• _What to do_:
1. Answer these questions about the forum thread on crew safety requirements.
(a) How many warnings does d-rock give for breaking the safety rules?
(b) Which two items does d-rock say the crew MUST use?
(c) What words does SUrS2010 use to describe the work environment under the employer from years ago?
2. Carry on the forum thread about crew safety requirements from the point where it stops.

• _Text passage_:
● ● ● ● ● ● ●

# Crew Requirements -SAFETY-



## d-rock (Oct 21, 2009)

I usually supply a case of safety glasses, hearing protection, hardhats and harnesses(if needed) on every job. I tell the guys they MUST use hard hats and eye protection. Work shoes/boots are a given. I give 1 warning for infractions on any of these rules, after that, they're gone.


----------



## Mudstar (Feb 15, 2008)

bent over the barrel


----------



## d-rock (Oct 21, 2009)

Mudstar said:


> bent over the barrel


????


----------



## SUrS2010 (Jan 19, 2010)

I am glad to here that you supply that for your crew. I was working for a guy years ago that was like it doesn't make a hill of beans if you have safety equipment. What a dangerous work environment that was.


----------



## Stormy_Ny (Jun 13, 2009)

d-rock said:


> I usually supply a case of safety glasses, hearing protection, hardhats and harnesses(if needed) on every job. I tell the guys they MUST use hard hats and eye protection. Work shoes/boots are a given. I give 1 warning for infractions on any of these rules, after that, they're gone.

● ● ● ● ● ● ●

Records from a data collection
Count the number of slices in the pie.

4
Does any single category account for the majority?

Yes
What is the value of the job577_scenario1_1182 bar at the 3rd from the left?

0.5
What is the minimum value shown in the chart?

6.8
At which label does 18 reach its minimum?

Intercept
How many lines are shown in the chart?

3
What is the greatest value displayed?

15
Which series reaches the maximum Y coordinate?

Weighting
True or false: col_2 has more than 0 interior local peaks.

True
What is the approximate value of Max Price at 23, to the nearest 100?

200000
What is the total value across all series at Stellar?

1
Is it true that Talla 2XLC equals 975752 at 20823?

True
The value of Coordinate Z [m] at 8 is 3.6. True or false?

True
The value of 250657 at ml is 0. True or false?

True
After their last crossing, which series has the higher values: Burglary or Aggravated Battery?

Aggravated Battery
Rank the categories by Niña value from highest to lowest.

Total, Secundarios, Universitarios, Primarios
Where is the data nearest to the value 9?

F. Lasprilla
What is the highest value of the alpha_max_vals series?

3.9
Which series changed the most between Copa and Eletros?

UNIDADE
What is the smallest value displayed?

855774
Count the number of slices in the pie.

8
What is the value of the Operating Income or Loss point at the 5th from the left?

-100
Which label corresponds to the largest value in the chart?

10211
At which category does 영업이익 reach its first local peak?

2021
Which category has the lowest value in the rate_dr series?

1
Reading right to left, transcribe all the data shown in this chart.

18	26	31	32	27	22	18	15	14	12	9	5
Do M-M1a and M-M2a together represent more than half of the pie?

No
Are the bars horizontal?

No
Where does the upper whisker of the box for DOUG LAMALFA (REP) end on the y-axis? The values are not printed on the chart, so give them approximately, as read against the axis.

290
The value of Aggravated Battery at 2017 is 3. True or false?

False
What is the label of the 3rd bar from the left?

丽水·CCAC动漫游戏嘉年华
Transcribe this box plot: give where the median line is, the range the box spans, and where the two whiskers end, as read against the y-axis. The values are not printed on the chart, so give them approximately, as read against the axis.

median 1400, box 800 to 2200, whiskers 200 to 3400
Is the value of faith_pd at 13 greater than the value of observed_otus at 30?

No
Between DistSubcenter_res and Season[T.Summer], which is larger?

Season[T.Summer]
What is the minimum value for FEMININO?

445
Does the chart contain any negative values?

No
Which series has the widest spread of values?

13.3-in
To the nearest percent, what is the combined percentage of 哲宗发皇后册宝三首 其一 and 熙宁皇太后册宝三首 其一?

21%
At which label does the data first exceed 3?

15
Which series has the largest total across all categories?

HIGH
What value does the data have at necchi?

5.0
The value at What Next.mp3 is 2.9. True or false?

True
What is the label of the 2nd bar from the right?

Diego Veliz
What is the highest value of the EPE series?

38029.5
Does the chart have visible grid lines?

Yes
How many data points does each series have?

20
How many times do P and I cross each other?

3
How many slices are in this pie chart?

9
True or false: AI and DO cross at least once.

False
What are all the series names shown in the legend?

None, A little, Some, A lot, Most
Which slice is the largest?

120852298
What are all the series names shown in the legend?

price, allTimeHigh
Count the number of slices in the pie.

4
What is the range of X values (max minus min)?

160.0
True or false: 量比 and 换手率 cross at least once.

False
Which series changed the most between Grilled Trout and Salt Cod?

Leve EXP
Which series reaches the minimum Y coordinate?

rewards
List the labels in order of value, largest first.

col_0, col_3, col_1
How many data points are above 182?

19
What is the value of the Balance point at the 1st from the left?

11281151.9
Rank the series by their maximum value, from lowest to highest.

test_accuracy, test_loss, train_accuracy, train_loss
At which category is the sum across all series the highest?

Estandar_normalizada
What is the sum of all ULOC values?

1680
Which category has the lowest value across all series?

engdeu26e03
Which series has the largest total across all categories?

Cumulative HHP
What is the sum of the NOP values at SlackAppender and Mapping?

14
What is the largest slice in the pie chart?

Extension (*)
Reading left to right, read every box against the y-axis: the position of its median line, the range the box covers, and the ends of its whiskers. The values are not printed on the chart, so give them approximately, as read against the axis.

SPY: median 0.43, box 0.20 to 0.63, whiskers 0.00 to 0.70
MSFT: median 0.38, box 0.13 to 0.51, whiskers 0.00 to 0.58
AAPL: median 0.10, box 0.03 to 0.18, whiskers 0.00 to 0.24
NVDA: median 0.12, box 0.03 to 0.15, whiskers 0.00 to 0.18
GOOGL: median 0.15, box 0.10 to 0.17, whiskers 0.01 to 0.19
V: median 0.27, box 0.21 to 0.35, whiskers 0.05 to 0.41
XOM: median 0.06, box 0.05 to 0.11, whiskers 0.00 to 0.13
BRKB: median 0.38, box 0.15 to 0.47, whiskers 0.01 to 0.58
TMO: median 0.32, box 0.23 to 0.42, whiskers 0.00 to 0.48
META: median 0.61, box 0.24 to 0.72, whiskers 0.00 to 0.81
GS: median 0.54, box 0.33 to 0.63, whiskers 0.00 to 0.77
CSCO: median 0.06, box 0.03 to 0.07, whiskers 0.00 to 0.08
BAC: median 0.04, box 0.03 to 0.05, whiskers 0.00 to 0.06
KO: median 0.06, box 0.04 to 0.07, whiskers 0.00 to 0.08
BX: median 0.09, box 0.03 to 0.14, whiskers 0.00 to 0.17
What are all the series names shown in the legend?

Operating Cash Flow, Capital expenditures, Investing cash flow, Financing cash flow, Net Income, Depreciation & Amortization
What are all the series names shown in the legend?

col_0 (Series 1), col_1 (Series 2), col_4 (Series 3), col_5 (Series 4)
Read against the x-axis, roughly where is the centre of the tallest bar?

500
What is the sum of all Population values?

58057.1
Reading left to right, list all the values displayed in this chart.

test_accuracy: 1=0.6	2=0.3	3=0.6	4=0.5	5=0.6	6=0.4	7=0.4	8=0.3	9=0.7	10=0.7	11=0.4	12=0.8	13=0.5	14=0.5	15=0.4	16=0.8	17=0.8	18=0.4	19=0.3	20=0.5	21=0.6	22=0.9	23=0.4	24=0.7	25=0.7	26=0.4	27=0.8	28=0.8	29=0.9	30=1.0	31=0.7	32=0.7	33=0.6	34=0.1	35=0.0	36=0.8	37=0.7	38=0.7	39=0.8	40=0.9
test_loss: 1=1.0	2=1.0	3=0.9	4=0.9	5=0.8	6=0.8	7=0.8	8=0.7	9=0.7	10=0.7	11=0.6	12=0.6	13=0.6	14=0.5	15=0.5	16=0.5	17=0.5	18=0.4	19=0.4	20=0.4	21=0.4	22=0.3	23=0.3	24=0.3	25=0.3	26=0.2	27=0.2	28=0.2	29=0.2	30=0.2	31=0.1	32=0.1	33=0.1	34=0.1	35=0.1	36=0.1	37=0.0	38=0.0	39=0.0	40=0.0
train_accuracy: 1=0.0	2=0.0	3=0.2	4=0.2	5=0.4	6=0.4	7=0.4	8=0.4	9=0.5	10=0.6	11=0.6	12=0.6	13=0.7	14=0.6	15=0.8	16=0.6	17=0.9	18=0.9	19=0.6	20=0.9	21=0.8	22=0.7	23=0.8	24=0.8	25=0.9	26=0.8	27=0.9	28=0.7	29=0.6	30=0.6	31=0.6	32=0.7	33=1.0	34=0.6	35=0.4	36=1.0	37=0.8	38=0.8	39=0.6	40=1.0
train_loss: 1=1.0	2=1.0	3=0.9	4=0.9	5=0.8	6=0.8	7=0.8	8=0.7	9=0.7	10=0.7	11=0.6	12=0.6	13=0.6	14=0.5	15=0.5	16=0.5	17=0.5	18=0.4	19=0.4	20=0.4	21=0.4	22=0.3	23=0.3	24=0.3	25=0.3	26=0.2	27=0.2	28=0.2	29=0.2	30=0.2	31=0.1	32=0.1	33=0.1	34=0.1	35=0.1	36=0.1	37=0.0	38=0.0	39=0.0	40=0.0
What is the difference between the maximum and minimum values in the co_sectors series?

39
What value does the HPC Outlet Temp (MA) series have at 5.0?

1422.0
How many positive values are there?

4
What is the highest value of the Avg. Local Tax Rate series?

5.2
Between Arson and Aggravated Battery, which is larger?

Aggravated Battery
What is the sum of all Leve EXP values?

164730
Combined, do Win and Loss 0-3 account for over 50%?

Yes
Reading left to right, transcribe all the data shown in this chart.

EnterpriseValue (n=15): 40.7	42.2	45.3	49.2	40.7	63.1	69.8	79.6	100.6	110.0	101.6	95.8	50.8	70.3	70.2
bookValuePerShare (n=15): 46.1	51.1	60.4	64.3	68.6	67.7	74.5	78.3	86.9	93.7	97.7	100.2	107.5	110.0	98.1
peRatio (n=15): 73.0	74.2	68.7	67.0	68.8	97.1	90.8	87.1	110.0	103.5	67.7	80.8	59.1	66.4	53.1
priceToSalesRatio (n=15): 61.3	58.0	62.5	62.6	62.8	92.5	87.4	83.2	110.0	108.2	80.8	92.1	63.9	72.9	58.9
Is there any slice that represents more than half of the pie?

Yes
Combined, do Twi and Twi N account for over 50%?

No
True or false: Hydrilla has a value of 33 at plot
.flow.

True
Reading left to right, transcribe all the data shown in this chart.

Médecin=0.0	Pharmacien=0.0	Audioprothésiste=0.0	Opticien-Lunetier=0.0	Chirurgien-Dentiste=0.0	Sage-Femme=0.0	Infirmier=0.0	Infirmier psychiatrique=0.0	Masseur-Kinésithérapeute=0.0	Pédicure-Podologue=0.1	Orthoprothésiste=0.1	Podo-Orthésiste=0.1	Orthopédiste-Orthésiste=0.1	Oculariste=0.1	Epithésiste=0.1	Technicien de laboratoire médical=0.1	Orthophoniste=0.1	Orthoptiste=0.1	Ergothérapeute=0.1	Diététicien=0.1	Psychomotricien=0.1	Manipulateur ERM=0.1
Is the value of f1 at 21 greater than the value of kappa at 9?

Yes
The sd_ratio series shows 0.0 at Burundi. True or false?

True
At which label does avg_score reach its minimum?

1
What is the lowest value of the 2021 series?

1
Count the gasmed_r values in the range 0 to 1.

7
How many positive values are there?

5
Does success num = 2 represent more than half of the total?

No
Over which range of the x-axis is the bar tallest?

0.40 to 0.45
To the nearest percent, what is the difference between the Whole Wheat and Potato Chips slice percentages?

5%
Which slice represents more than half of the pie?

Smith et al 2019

● ● ● ● ● ● ●

• _Expected outputs_:
1.
(a) One warning.
(b) Hard hats and eye protection.
(c) "What a dangerous work environment that was."

2.
Hard Hats are NOT required by OSHA.... I have beaten the GC every time on this issue. I have it printed off and and copy's are given to the GC. 

In fact it has been proven that hard hats a in themselves a safety hazard. They knock off your center of balance and create pressure on you neck and back. Not to mention every friggin time you bend over they fall off and your reaction is to reach out and get it. 

The only time Hard Hats are required by OSHA is if there is an over head danger ...... 

It kills me to drive by and see the road guys on a 90 degree day wearing those stupid things ...... What danger is present to require them to wear had hats ???????


----------



## alltex (Jan 31, 2009)

hey d- rock ,safty glasses always fogged on me .do you have a line on some that work ,because i would love to try them .expecialy sanding overhead.


----------



## Stormy_Ny (Jun 13, 2009)

alltex said:


> hey d- rock ,safty glasses always fogged on me .do you have a line on some that work ,because i would love to try them .expecialy sanding overhead.


Sherwin Williams sells a great pair ...very light weight ....fit well. They come in a plastic wrap.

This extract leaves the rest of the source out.